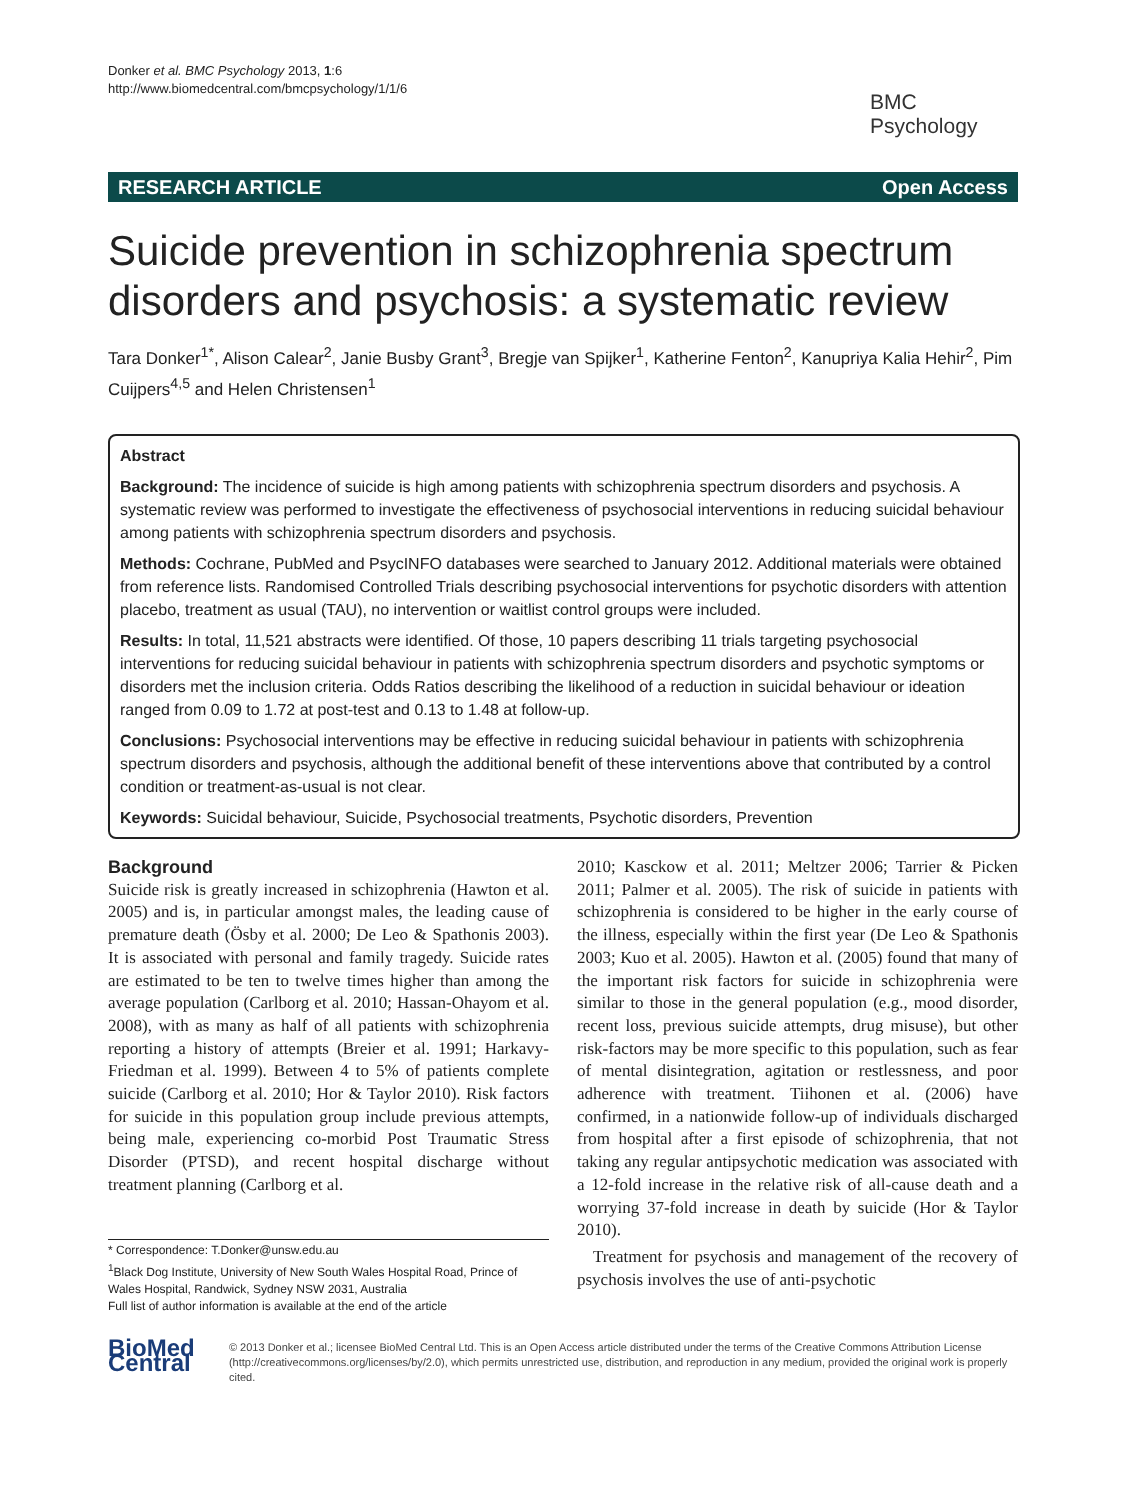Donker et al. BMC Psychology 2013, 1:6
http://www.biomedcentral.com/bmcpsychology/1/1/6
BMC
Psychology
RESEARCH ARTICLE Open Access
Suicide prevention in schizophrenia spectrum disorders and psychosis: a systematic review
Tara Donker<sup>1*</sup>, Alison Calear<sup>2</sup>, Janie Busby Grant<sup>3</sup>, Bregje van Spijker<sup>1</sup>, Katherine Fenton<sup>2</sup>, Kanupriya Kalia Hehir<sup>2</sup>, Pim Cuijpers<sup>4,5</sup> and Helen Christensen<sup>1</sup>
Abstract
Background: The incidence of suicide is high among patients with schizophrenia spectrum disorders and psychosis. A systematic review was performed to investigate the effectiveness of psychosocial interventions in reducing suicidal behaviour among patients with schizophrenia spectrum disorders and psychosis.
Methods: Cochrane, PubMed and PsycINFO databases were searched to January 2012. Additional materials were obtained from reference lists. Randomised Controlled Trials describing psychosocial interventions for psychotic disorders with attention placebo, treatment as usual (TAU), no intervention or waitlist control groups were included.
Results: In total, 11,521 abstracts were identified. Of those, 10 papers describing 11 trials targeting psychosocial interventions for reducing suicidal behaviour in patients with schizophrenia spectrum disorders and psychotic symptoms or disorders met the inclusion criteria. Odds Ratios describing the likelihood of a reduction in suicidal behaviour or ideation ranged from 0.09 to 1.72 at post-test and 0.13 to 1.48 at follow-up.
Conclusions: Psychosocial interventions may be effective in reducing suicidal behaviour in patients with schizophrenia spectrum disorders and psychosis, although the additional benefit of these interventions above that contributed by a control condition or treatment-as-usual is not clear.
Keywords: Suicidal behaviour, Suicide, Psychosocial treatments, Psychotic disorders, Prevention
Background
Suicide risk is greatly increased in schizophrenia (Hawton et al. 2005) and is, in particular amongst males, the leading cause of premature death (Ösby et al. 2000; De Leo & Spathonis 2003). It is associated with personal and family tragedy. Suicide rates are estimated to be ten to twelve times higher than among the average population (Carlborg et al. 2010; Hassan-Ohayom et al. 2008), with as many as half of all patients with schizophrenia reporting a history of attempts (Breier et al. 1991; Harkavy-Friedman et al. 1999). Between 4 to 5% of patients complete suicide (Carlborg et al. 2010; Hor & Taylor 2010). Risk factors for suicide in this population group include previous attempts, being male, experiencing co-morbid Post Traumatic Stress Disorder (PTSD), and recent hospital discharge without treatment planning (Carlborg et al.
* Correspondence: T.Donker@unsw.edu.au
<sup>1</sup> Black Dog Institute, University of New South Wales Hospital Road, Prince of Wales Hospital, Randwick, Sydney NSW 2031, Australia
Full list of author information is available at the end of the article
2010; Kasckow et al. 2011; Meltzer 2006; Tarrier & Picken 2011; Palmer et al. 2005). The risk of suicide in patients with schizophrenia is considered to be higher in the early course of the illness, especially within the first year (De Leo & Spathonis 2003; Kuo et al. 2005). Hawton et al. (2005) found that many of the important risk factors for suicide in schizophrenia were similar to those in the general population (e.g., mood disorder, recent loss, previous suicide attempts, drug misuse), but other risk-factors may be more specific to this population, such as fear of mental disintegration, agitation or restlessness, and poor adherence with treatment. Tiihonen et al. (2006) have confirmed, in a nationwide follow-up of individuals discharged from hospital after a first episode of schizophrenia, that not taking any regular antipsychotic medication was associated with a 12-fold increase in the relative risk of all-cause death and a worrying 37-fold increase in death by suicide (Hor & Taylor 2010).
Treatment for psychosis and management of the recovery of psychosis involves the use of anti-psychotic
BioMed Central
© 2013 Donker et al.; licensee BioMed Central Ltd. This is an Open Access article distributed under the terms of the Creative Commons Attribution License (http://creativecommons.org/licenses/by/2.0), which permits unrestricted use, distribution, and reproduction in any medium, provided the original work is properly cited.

* * *

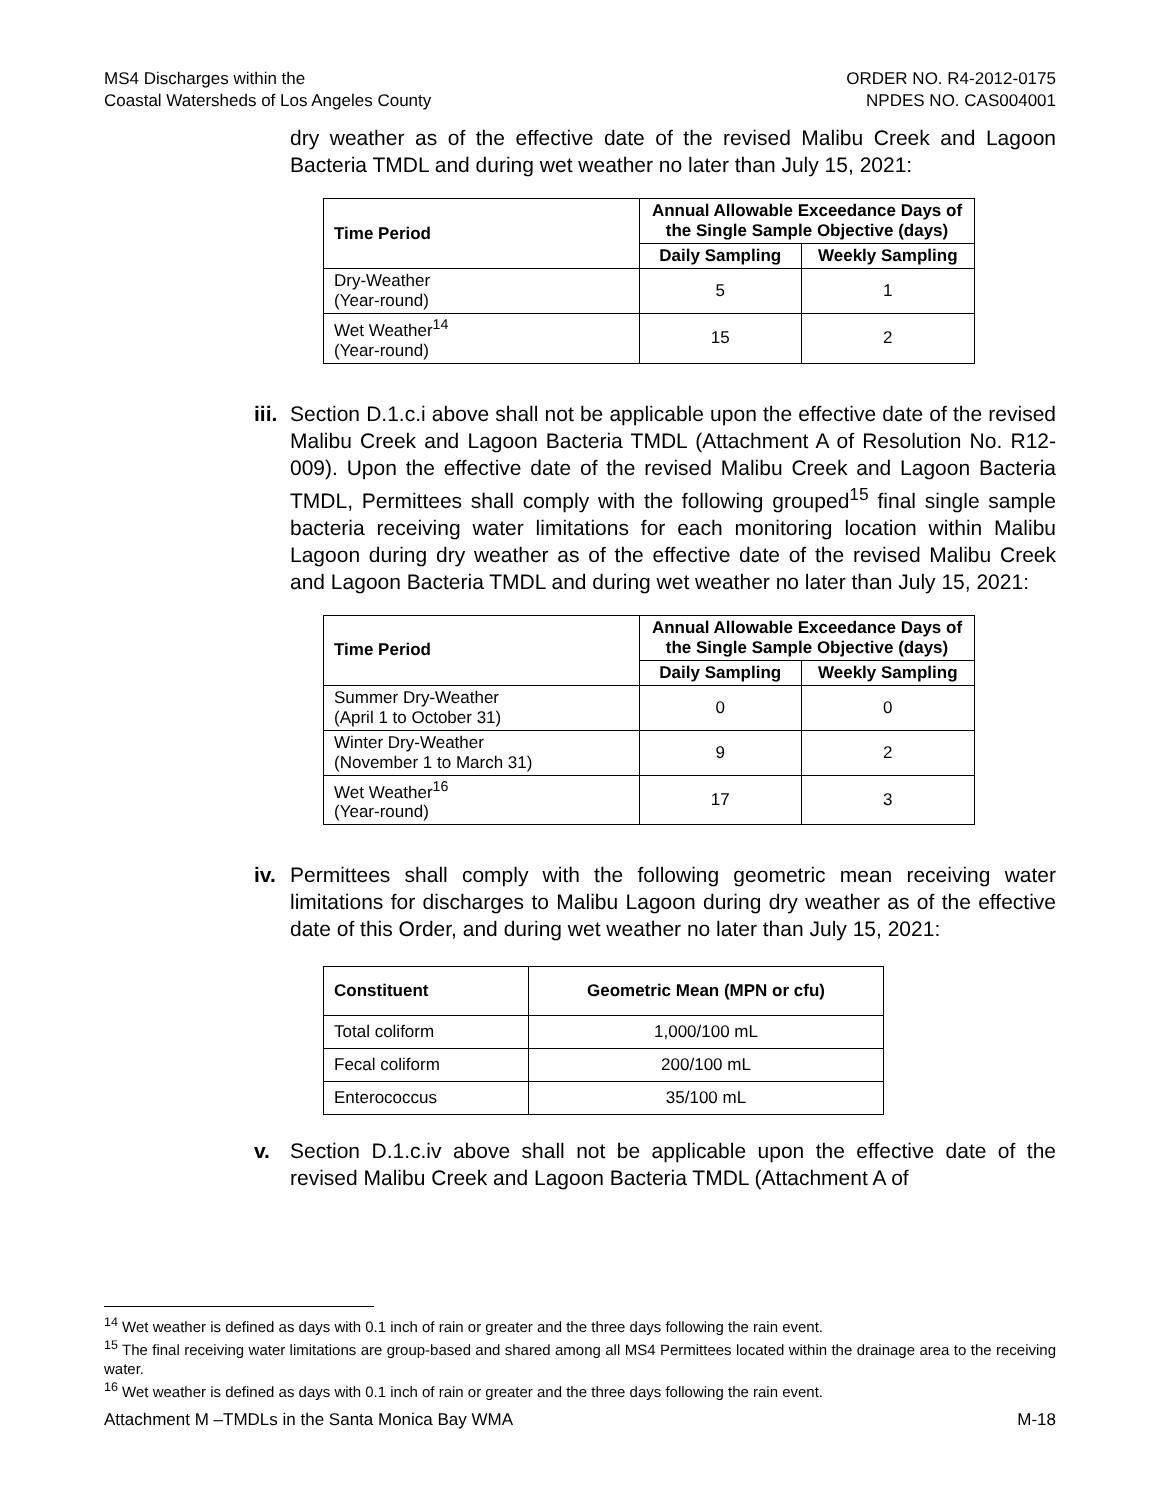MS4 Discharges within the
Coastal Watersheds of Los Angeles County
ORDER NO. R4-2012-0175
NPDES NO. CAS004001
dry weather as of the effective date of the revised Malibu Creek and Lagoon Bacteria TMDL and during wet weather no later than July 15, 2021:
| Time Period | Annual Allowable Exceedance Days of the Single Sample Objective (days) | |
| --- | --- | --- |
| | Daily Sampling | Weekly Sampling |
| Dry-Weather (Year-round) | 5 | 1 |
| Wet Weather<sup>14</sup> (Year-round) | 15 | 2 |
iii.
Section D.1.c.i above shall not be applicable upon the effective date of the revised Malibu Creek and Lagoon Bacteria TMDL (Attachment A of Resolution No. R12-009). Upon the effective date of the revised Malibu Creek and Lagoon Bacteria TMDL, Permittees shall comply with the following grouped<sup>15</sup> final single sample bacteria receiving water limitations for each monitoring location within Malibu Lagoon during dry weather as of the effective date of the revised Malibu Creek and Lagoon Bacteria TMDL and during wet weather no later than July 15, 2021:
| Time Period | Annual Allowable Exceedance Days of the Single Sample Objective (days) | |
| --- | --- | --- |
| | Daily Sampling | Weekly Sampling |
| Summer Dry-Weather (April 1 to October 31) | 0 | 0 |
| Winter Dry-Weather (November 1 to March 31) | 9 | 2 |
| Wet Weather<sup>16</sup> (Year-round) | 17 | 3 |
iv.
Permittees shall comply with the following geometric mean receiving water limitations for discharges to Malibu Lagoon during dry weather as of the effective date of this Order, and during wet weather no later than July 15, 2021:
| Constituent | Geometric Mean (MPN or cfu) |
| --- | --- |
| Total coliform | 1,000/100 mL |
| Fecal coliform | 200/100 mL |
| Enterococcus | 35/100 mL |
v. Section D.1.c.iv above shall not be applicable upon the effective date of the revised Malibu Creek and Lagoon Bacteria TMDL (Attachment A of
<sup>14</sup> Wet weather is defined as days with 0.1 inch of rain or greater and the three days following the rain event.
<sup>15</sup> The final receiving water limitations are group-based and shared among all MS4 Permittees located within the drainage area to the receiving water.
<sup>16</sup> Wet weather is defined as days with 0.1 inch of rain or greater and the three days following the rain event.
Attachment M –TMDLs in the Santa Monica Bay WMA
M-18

* * *

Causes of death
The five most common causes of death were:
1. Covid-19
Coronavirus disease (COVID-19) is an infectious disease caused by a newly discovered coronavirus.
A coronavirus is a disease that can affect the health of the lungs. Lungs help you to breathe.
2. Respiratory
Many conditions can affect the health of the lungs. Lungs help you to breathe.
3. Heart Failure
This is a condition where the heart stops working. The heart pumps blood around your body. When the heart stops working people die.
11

> [Exercise aim]:
If a line in the records above holds the string "Permittees", copy it.

> [Result below]:
Section D.1.c.i above shall not be applicable upon the effective date of the revised Malibu Creek and Lagoon Bacteria TMDL (Attachment A of Resolution No. R12-009). Upon the effective date of the revised Malibu Creek and Lagoon Bacteria TMDL, Permittees shall comply with the following grouped<sup>15</sup> final single sample bacteria receiving water limitations for each monitoring location within Malibu Lagoon during dry weather as of the effective date of the revised Malibu Creek and Lagoon Bacteria TMDL and during wet weather no later than July 15, 2021:
Permittees shall comply with the following geometric mean receiving water limitations for discharges to Malibu Lagoon during dry weather as of the effective date of this Order, and during wet weather no later than July 15, 2021:
<sup>15</sup> The final receiving water limitations are group-based and shared among all MS4 Permittees located within the drainage area to the receiving water.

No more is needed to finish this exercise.